Discussion thread for Goldsmith's of Grays. If you would like to add a comment, click the New Reply button


----------



## lazyjohn

What is 'Goldsmith's of Grays' please.

I can't find a search engine that has anything.


----------



## Pat Kennedy

One of our more illustrious members on this site, Stan Mayes, has written a very good account of his time with Goldsmiths of Grays who owned about sixty sailing barges before the war.
No doubt Stan will join in this thread when he sees it.
Regards, 
Pat


----------



## stan mayes

Good evening Pat,
Thankyou for those kind words and I hope you and family had a very
enjoyable time through Easter.
As you have done,I hope they are always referred to as sailing barges..
As they were the start of my career with shipping and the hard life entailed,
I will always be grateful that I experienced sailing in them..
Fortunately,many are still sailing although not in trade.
Although usually referred to as Thames sailing barges,many were owned by
companies in the Medway,Ipswich,Dover,Colchester,Maldon,Mistley and 
Essex creek ports.
The coastal sailing barges traded as far North as the Humber and South to 
Cornish ports - also to French ports.
Cargoes carried were various - coal,grain,cement,timber,cattlecake,naval 
stores etc.
The crew was a Skipper and Mate only and fully rigged they carried seven sails..
Regards,
Stan


----------



## lazyjohn

Thank you Stan and Pat,

Sounds fascinating, its such a shame that its all gone. 

I spent my childhood in the East End and never even heard of them.

What caused their demise?


----------



## lazyjohn

Thanks for the message Pat. Understood. I anticipate a good read tonight.

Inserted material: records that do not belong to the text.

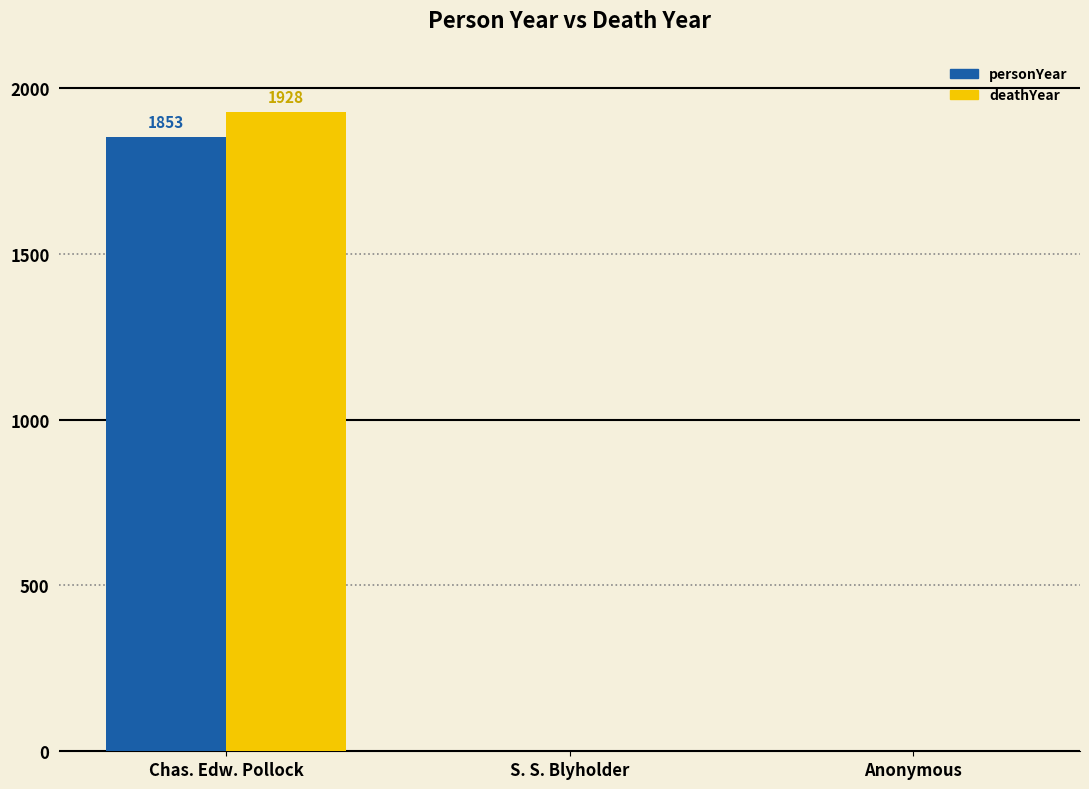

The value of deathYear at S. S. Blyholder is -1347. True or false?

False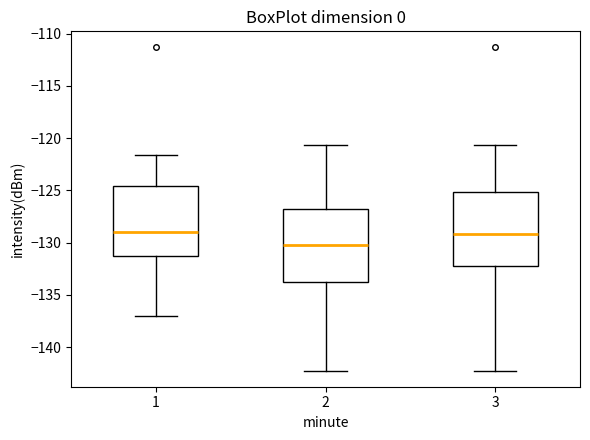

Reading left to right, read every box against the y-axis: the position of its median line, the range the box covers, and the ends of its whiskers. The values are not printed on the chart, so give them approximately, as read against the axis.

1: median -129.0, box -131.5 to -124.5, whiskers -137.0 to -121.5
2: median -130.5, box -133.5 to -126.5, whiskers -142.0 to -120.5
3: median -129.0, box -132.0 to -125.0, whiskers -142.0 to -120.5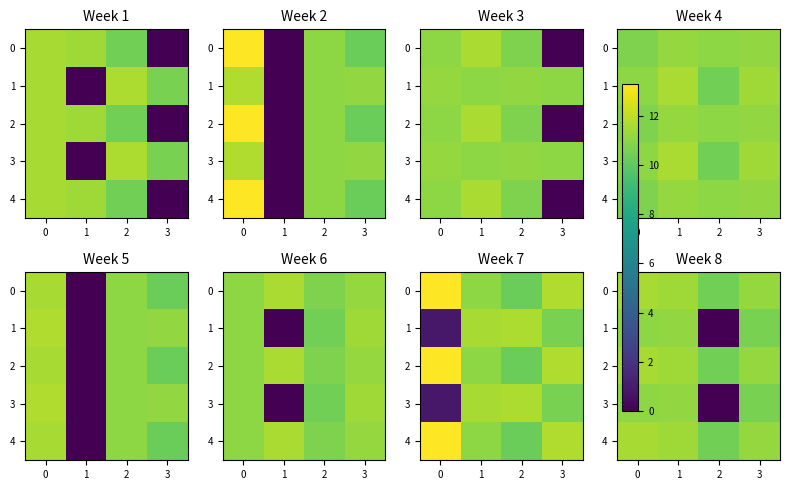

Rank the series by their maximum value, from lowest to highest.

1, 3, 0, 2, 4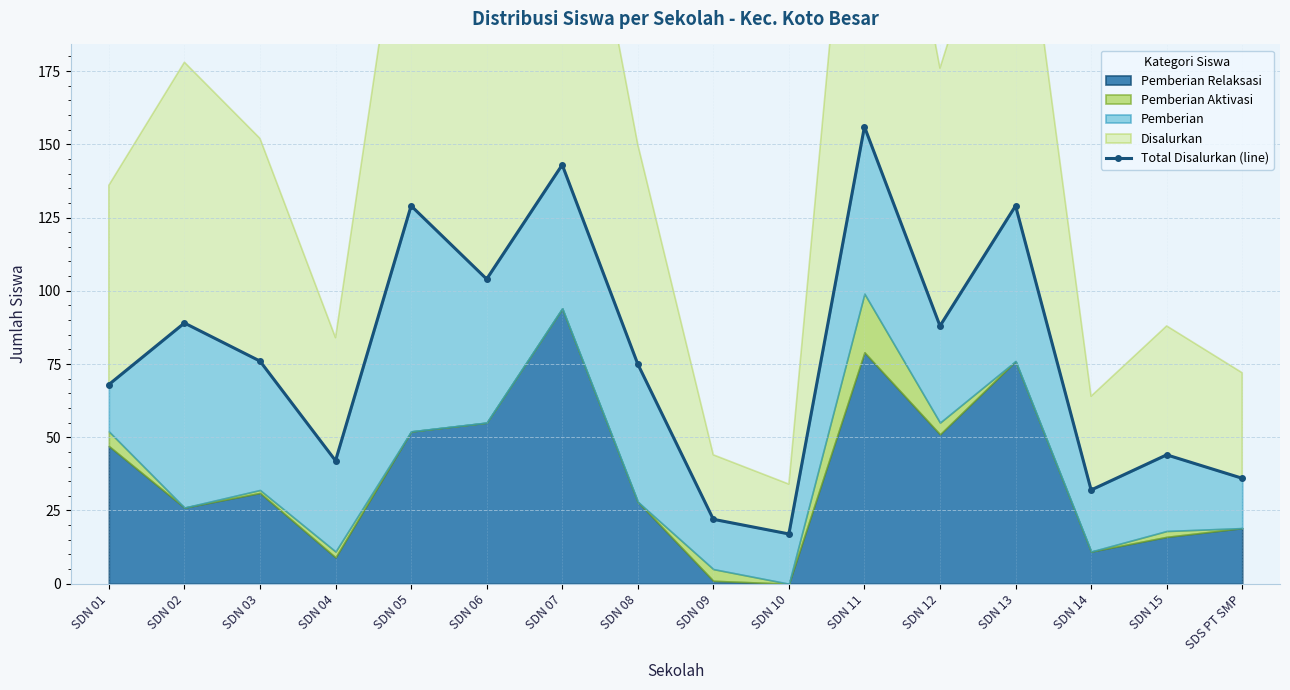

Reading left to right, list all the values displayed in this chart.

68	89	76	42	129	104	143	75	22	17	156	88	129	32	44	36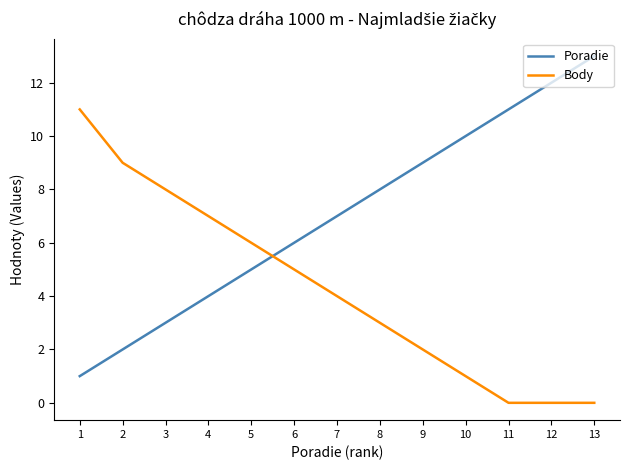

At which category is the sum across all series the highest?

13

I tried to reply in depth but your mail box is full.

Best wishes,

John.


----------



## Pat Kennedy

lazyjohn said:


> Thanks for the message Pat. Understood. I anticipate a good read tonight.
> 
> I tried to reply in depth but your mail box is full.
> 
> Best wishes,
> 
> John.


Cheers John, 
I have now made some room.
Pat


----------



## stan mayes

This Thread was started by Annispice three years ago!!
Where is she ? And why has it 'gathered dust'?
Stan


----------